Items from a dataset

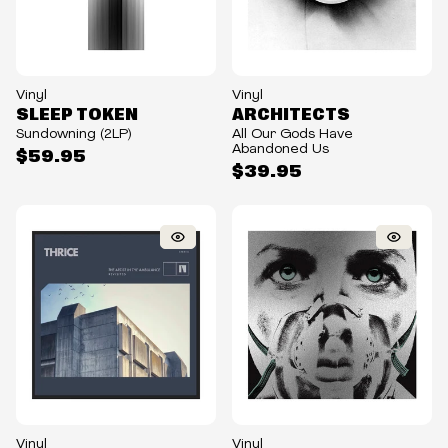
Vinyl
Vinyl
SLEEP TOKEN
ARCHITECTS
Sundowning (2LP)
All Our Gods Have
Abandoned Us
$59.95
$39.95
Vinyl
Vinyl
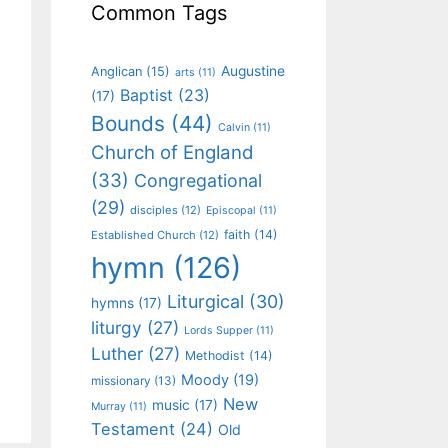
Common Tags
Augustine
Anglican
(15)
arts
(11)
Baptist
(23)
(17)
Bounds
(44)
Calvin
(11)
Church of England
(33)
Congregational
(29)
disciples
(12)
Episcopal
(11)
faith
(14)
Established Church
(12)
hymn
(126)
Liturgical
(30)
hymns
(17)
liturgy
(27)
Lords Supper
(11)
Luther
(27)
Methodist
(14)
Moody
(19)
missionary
(13)
New
music
(17)
Murray
(11)
Testament
(24)
Old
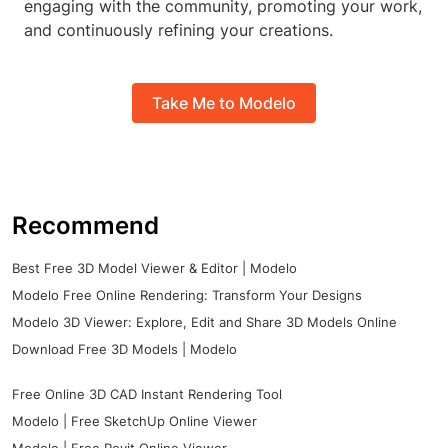
engaging with the community, promoting your work,
and continuously refining your creations.
Take Me to Modelo
Recommend
Best Free 3D Model Viewer & Editor | Modelo
Modelo Free Online Rendering: Transform Your Designs
Modelo 3D Viewer: Explore, Edit and Share 3D Models Online
Download Free 3D Models | Modelo
Free Online 3D CAD Instant Rendering Tool
Modelo | Free SketchUp Online Viewer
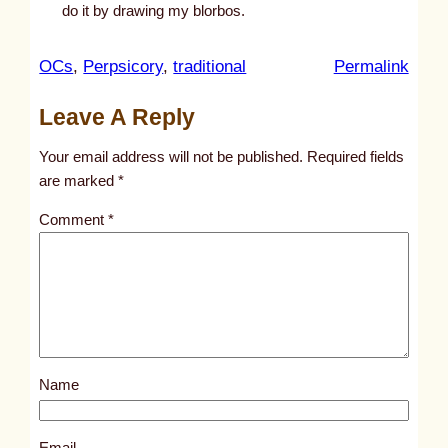
do it by drawing my blorbos.
:
OCs
, 
Perpsicory
, 
traditional
Permalink
u
Leave A Reply
n
t
Your email address will not be published.
Required fields
i
are marked
*
t
Comment
*
l
e
d
p
o
s
Name
t
1
7
Email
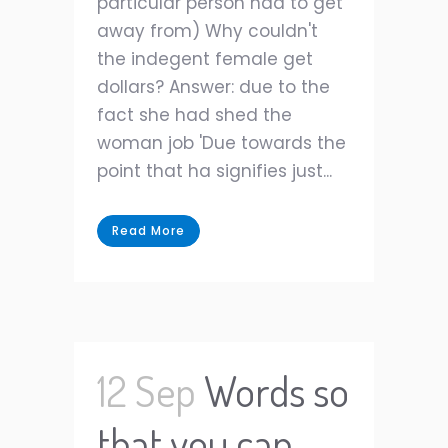
particular person had to get
away from) Why couldn't
the indegent female get
dollars? Answer: due to the
fact she had shed the
woman job 'Due towards the
point that ha signifies just...
Read More
12 Sep
Words so
that you can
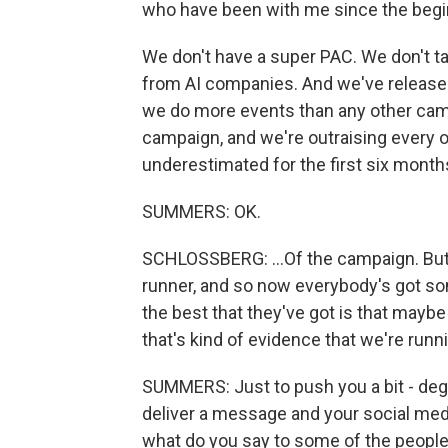
who have been with me since the beginn
We don't have a super PAC. We don't 
from AI companies. And we've released
we do more events than any other cam
campaign, and we're outraising every 
underestimated for the first six months
SUMMERS: OK.
SCHLOSSBERG: ...Of the campaign. But 
runner, and so now everybody's got so
the best that they've got is that maybe
that's kind of evidence that we're run
SUMMERS: Just to push you a bit - de
deliver a message and your social medi
what do you say to some of the people 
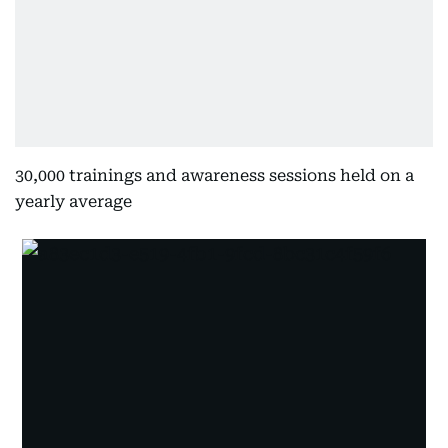
30,000 trainings and awareness sessions held on a
yearly average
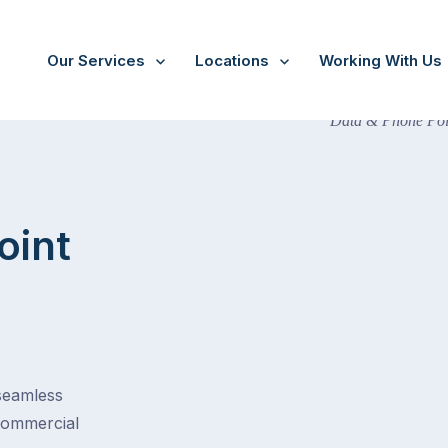
Our Services
Locations
Working With Us
oint
 seamless
commercial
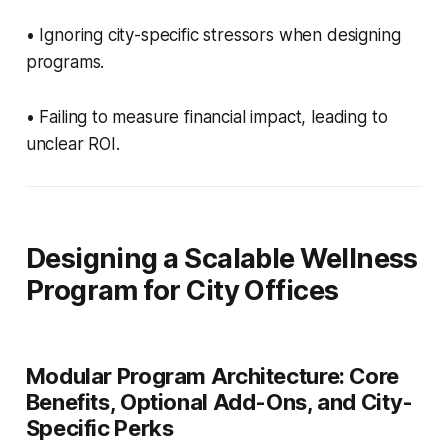
• Ignoring city-specific stressors when designing
programs.
• Failing to measure financial impact, leading to
unclear ROI.
Designing a Scalable Wellness
Program for City Offices
Modular Program Architecture: Core
Benefits, Optional Add-Ons, and City-
Specific Perks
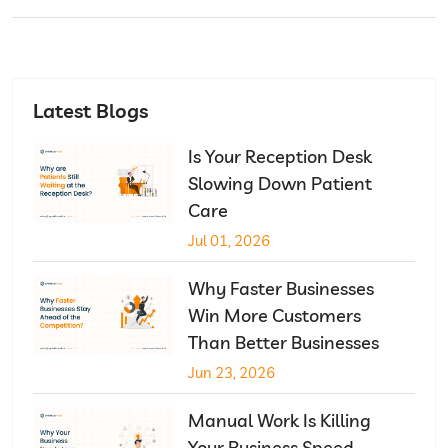
Latest Blogs
Is Your Reception Desk
Slowing Down Patient
Care
Jul 01, 2026
Why Faster Businesses
Win More Customers
Than Better Businesses
Jun 23, 2026
Manual Work Is Killing
Your Business Speed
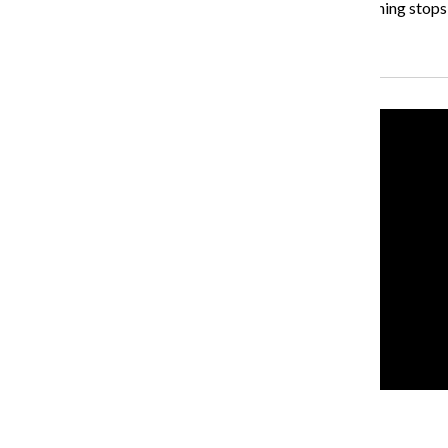
referring to the state’s two-year budget impasse. “Nothing stops a
Recent Stories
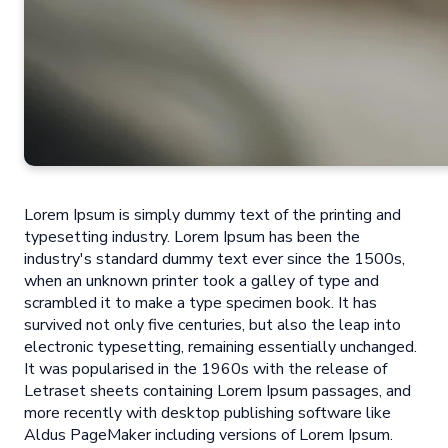
Lorem Ipsum is simply dummy text of the printing and
typesetting industry. Lorem Ipsum has been the
industry's standard dummy text ever since the 1500s,
when an unknown printer took a galley of type and
scrambled it to make a type specimen book. It has
survived not only five centuries, but also the leap into
electronic typesetting, remaining essentially unchanged.
It was popularised in the 1960s with the release of
Letraset sheets containing Lorem Ipsum passages, and
more recently with desktop publishing software like
Aldus PageMaker including versions of Lorem Ipsum.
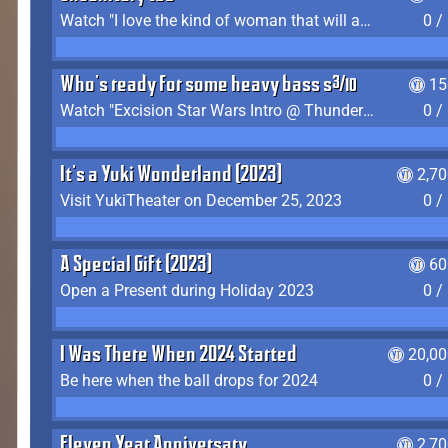
Watch "I love the kind of woman that will actually just kill me" by Gianni Matragrano
0 /
Who's ready for some heavy bass shit?
15
Watch "Excision Star Wars Intro @ Thunderdome 2023" by JZ
0 /
It's a Yuki Wonderland (2023)
2,7
Visit YukiTheater on December 25, 2023
0 /
A Special Gift (2023)
60
Open a Present during Holiday 2023
0 /
I Was There When 2024 Started
20,00
Be here when the ball drops for 2024
0 /
Eleven Year Anniversary
2,7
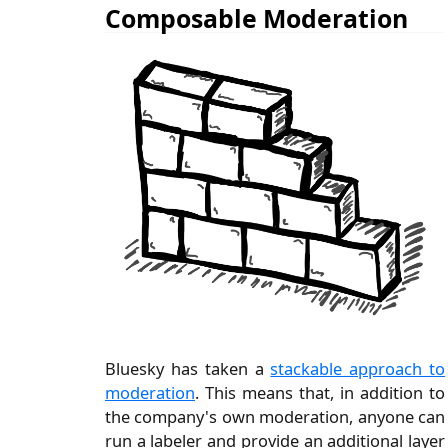
Composable Moderation
Bluesky has taken a
stackable approach to
moderation
. This means that, in addition to
the company's own moderation, anyone can
run a labeler and provide an additional layer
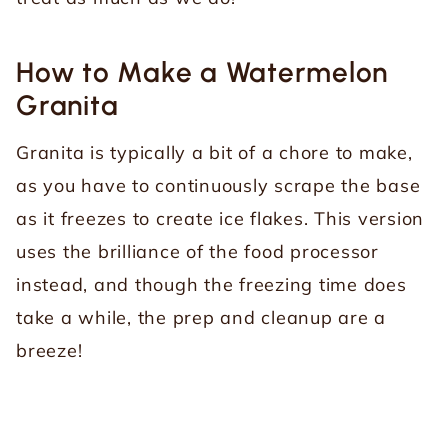
How to Make a Watermelon
Granita
Granita is typically a bit of a chore to make,
as you have to continuously scrape the base
as it freezes to create ice flakes. This version
uses the brilliance of the food processor
instead, and though the freezing time does
take a while, the prep and cleanup are a
breeze!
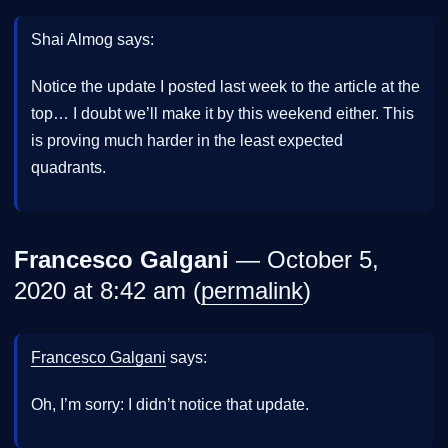
Shai Almog says:
Notice the update I posted last week to the article at the
top… I doubt we’ll make it by this weekend either. This
is proving much harder in the least expected
quadrants.
Francesco Galgani
— October 5,
2020 at 8:42 am (
permalink
)
Francesco Galgani
says:
Oh, I’m sorry: I didn’t notice that update.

* PROBLEM
Give the lines between the one holding "Our Services" and the one holding "Specific Perks", inclusive, as a JSON list of strings with one string per line and no blank lines. Leave the pictures out of the answer.

* RESULT OF THE TASK
[
  "Our Services",
  "Locations",
  "Working With Us",
  "oint",
  " seamless",
  "commercial",
  "• Ignoring city-specific stressors when designing",
  "programs.",
  "• Failing to measure financial impact, leading to",
  "unclear ROI.",
  "Designing a Scalable Wellness",
  "Program for City Offices",
  "Modular Program Architecture: Core",
  "Benefits, Optional Add-Ons, and City-",
  "Specific Perks"
]